My focus was on using agentic workflows and LLM-powered systems to move faster as a small team, building smarter tools that made the platform easier to use, more scalable, and creatively aligned with our vision.
Key areas of focus included:
Smart Image Tagging for Makeup Artists – using AI to automatically analyze and label uploaded images, improving search accuracy and discovery
Agentic Workflows for Rapid Product Building – collaborating directly with AI agents to generate functional code and iterate on pages and components quickly
AI-Powered Personalization – designing recommendation systems that analyze user behavior and surface tailored content with clear, explainable logic
My Role
Product Designer
3 Months
Timeline
Tools
Figma, Lovable, OpenAI, Github
1. Smart Image Tagging for Makeup Artists
Problem
We needed a way for makeup artists to tag and organize their uploaded images without adding friction to the upload process. Manual tagging would have been time-consuming and inconsistent, limiting the accuracy of search results for users.
Solution
I designed a workflow where OpenAI’s LLM analyzed uploaded photos, detecting beauty-related attributes like skin finish, color palette, and style (e.g. “soft glam” or “editorial”).
The system generated 4–5 suggested tags to encourage artists to tag their images or rely on the AI’s recommendations. Artists could review, edit, or add to this list, maintaining creative control while saving time. At the same time, the AI generated 30–40 backend tags with detailed attributes (such as colors, seasons, occasions, and makeup techniques) to strengthen search relevance without adding complexity to the user experience.
Behind the scenes, an LLM trained on beauty-specific data made tagging more accurate while keeping the artist’s experience effortless.
My Role
Led UX design for the MUA upload and AI tag validation flow
Collaborated with engineers to train, test, and fine-tune the tagging model
Designed prompt structures and built feedback loops to improve LLM accuracy
Impact
Reduced manual tagging by over 80% in testing
Significantly improved the accuracy and speed of search results
Helped establish a scalable data structure for our beauty search engine
2. Agentic Workflows for Rapid Product Building
Problem
As a small startup team, we needed a faster way to design, test, and ship product updates — without sacrificing UX quality or depending entirely on engineering bandwidth.
Solution
Using Lovable, an AI-driven product builder powered by OpenAI, I collaborated with AI agents to generate functional code for pages and components.

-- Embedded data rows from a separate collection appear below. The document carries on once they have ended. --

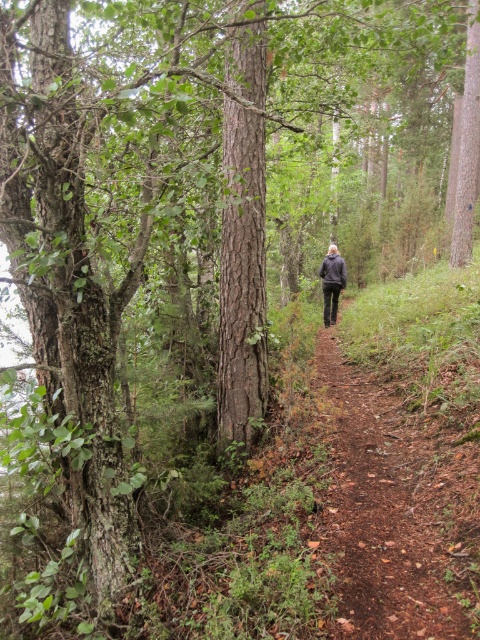
Question: Is brown dirt path at center below dark gray jacket at center?

Choices:
 (A) no
 (B) yes

Answer: (B)

Question: Can you confirm if brown dirt path at center is wider than dark gray jacket at center?

Choices:
 (A) no
 (B) yes

Answer: (B)

Question: Is brown dirt path at center smaller than dark gray jacket at center?

Choices:
 (A) no
 (B) yes

Answer: (A)

Question: Among these points, which one is nearest to the camera?

Choices:
 (A) (324, 273)
 (B) (372, 449)

Answer: (B)

Question: Which point is farther from the camera taking this photo?

Choices:
 (A) (343, 269)
 (B) (446, 632)

Answer: (A)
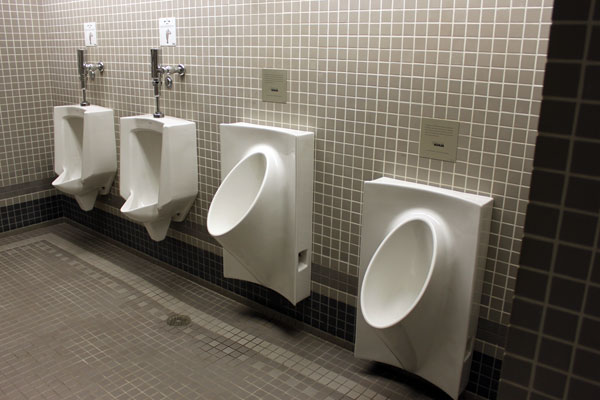
Find the location of a particular element. The height and width of the screenshot is (400, 600). urinals is located at coordinates (66, 130), (153, 159), (243, 191), (405, 243).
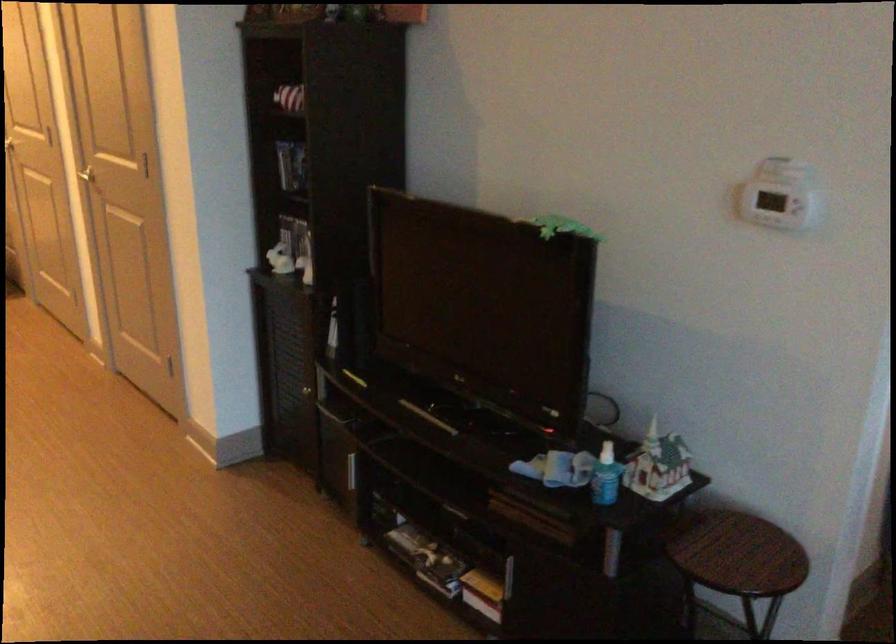
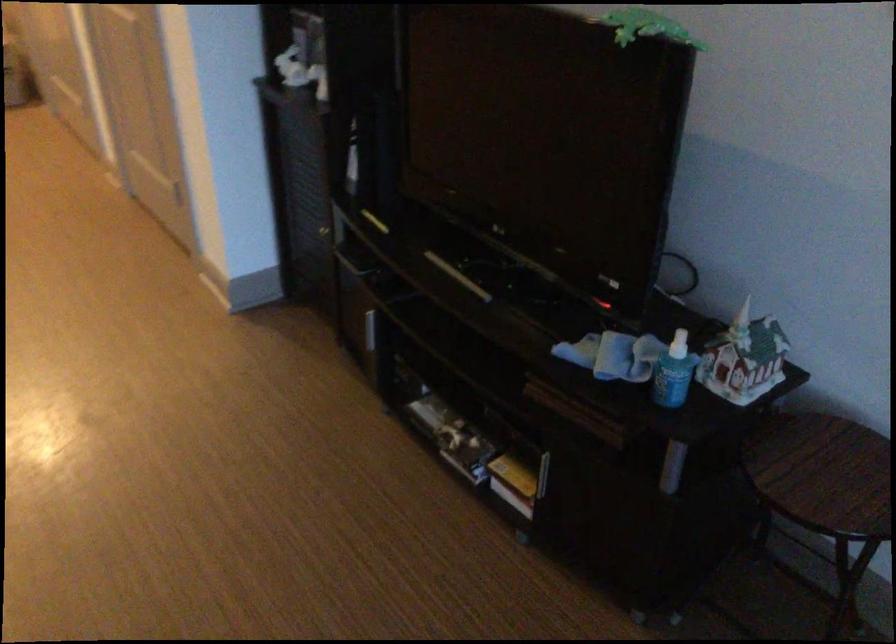
Question: The first image is from the beginning of the video and the second image is from the end. How did the camera likely rotate when shooting the video?

Choices:
 (A) Left
 (B) Right
 (C) Up
 (D) Down

Answer: (D)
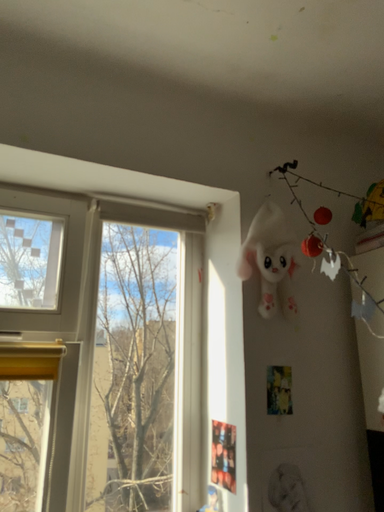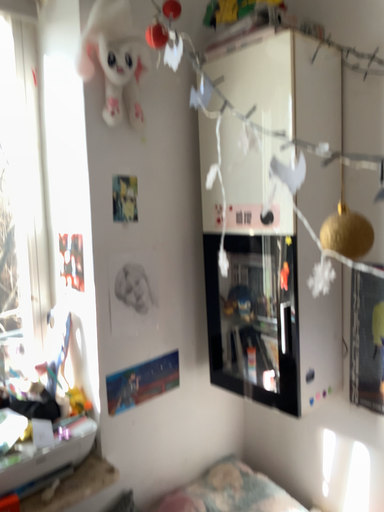
Question: How did the camera likely rotate when shooting the video?

Choices:
 (A) rotated left
 (B) rotated right

Answer: (B)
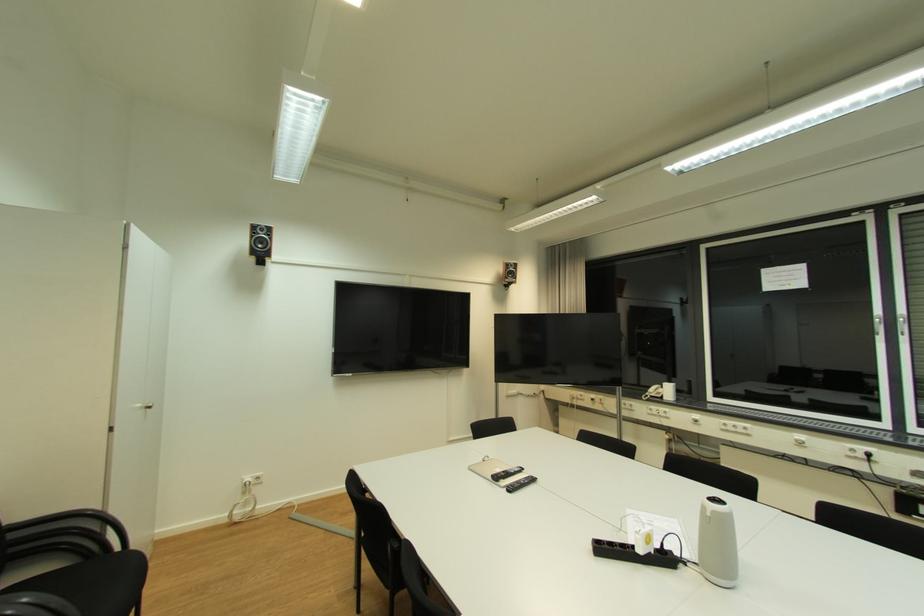
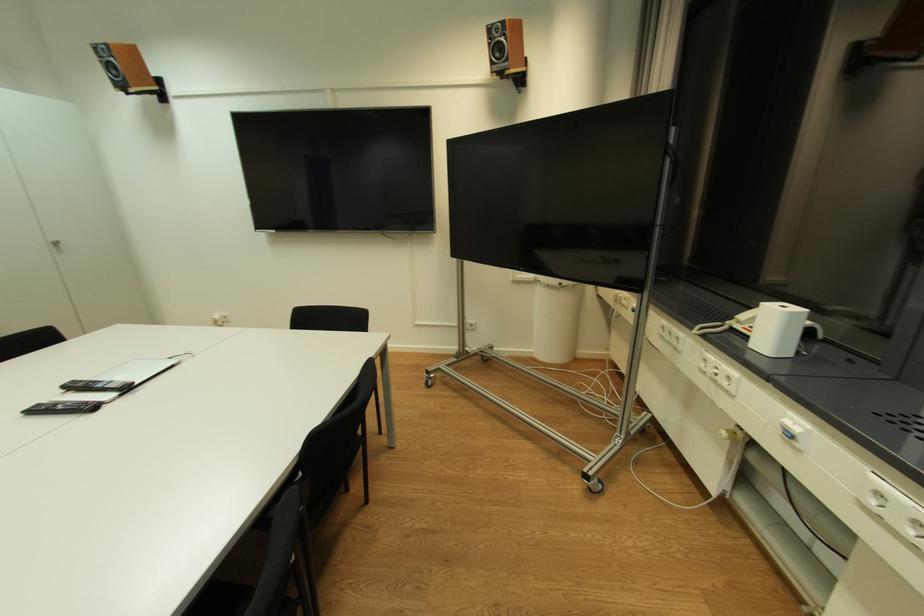
Locate, in the second image, the point that corresponds to the point at 526,400 in the first image.

(544, 290)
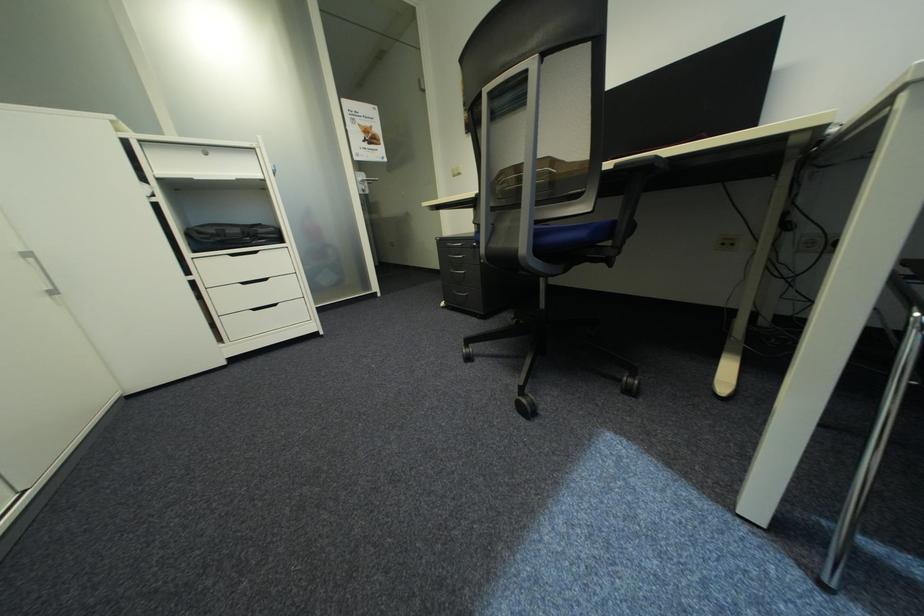
Find where to resting arm the black chair armrest. Please return your answer as a coordinate pair (x, y).

(646, 163)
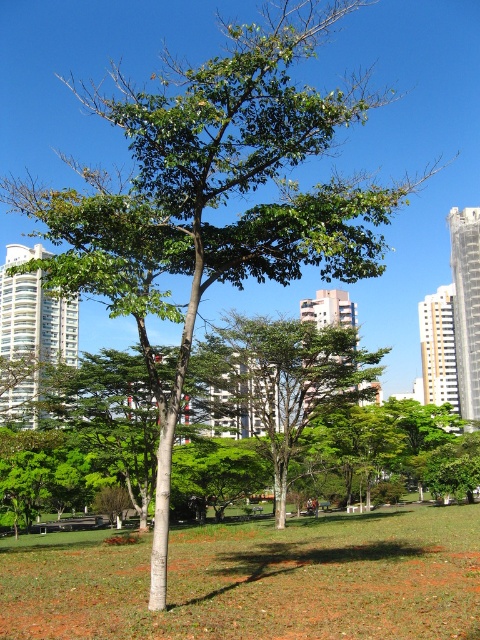
You are standing in the park and want to walk from the green grass at center to the green leafy tree at center. Which direction should you move to reach the tree?

The green grass at center is to the left of green leafy tree at center, so you should move to the right to reach the tree.

You are standing in the park and want to take a photo of both the point at coordinates (263,611) and the point at coordinates (237,349). Which point should you focus on first to ensure both are in clear view?

You should focus on point (263,611) first because it is closer to the camera than point (237,349), ensuring both are in focus when using a shallow depth of field.

You are a gardener who wants to mow the green grass at center and trim the green leafy tree at center. Which task should you do first if you want to tackle the shorter vegetation first?

The green grass at center is shorter than the green leafy tree at center, so you should mow the green grass at center first before trimming the taller green leafy tree at center.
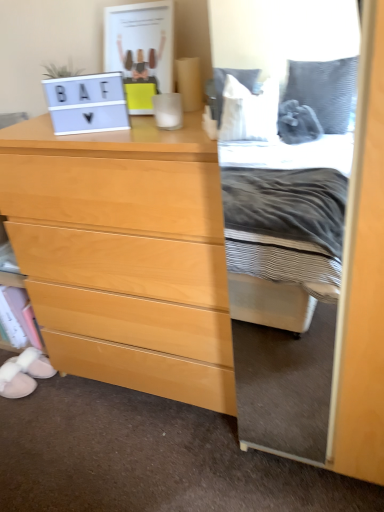
Question: Would you say matte white laptop at upper left is part of light wood chest of drawers at left's contents?

Choices:
 (A) yes
 (B) no

Answer: (B)

Question: Is light wood chest of drawers at left closer to the viewer compared to matte white laptop at upper left?

Choices:
 (A) no
 (B) yes

Answer: (B)

Question: Can we say light wood chest of drawers at left lies outside matte white laptop at upper left?

Choices:
 (A) yes
 (B) no

Answer: (A)

Question: Is light wood chest of drawers at left thinner than matte white laptop at upper left?

Choices:
 (A) yes
 (B) no

Answer: (B)

Question: Considering the relative sizes of light wood chest of drawers at left and matte white laptop at upper left in the image provided, is light wood chest of drawers at left bigger than matte white laptop at upper left?

Choices:
 (A) yes
 (B) no

Answer: (A)

Question: From the image's perspective, is light wood chest of drawers at left beneath matte white laptop at upper left?

Choices:
 (A) no
 (B) yes

Answer: (B)

Question: Is white suede slipper at lower left, which is the second shoe from back to front, completely or partially inside white fluffy slippers at lower left, acting as the 2th shoe starting from the front?

Choices:
 (A) no
 (B) yes

Answer: (A)

Question: Considering the relative positions of white fluffy slippers at lower left, acting as the 2th shoe starting from the front, and white suede slipper at lower left, acting as the first shoe starting from the front, in the image provided, is white fluffy slippers at lower left, acting as the 2th shoe starting from the front, to the left of white suede slipper at lower left, acting as the first shoe starting from the front, from the viewer's perspective?

Choices:
 (A) yes
 (B) no

Answer: (B)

This approach let me iterate rapidly between design and logic, maintaining control over UX/UI while accelerating development timelines.
My Role
Designed and led agentic workflows aligning UI, logic, and function
Collaborated directly with AI agents to generate, test, and refine live components
Integrated design assets into AI-built components to reduce iteration time
Partnered with engineers to validate and optimize AI-generated code
Impact
Reduced build timelines by about 5 months
Enabled our design team to contribute directly to coded prototypes
Established a repeatable workflow for AI-assisted feature development
An example of a response to a prompt to the AI agent
3. AI-Powered Personalization
Problem
Early feedback showed users felt overwhelmed by the volume of artists and looks. We needed a way to make discovery feel personal and inspiring, not just functional.
Solution
I designed an AI-powered recommendation system that analyzed user behavior (saved looks, favorited artists) to surface relevant creators and content.
Working closely with engineers, I co-led the design of how the OpenAI-powered model mapped aesthetic attributes to user preferences and how those results surfaced visually in the UI.
Each recommendation included transparent explanations (e.g., “Suggested because you saved similar soft-glam looks”) to build trust and make the AI logic clear.
My Role
Led UX design for AI-driven recommendation and personalization flows
Collaborated on data mapping and prompt design for style recognition
Created UI patterns for transparent, explainable AI recommendations
Prototyped and refined AI output quality using OpenAI tools during testing
Impact
Increased engagement with AI-driven content in early testing
Users responded positively to transparency in AI explanations
Built a scalable framework for personalization across future releases
(Due to IP I cannot share final visuals)
Outcome
Through these projects, I developed a strong foundation for integrating AI into design systems, not just as a tool, but as a creative collaborator. Across smart tagging, agentic workflows, and personalized recommendations, I worked hands-on with AI to solve both user-facing and internal product challenges.
While formal usability testing is upcoming, early VoC feedback has already informed feature flows, interaction patterns, and prioritization for the MVP, setting the stage for structured testing to validate improvements and guide further refinements as the marketplace grows.
These experiences reshaped how I approach design, blending logic, UX, and emerging technology to move faster, make smarter decisions, and build more scalable, intuitive products. The workflows and frameworks I created also set the stage for future AI-powered features and continuous iteration as the marketplace grows.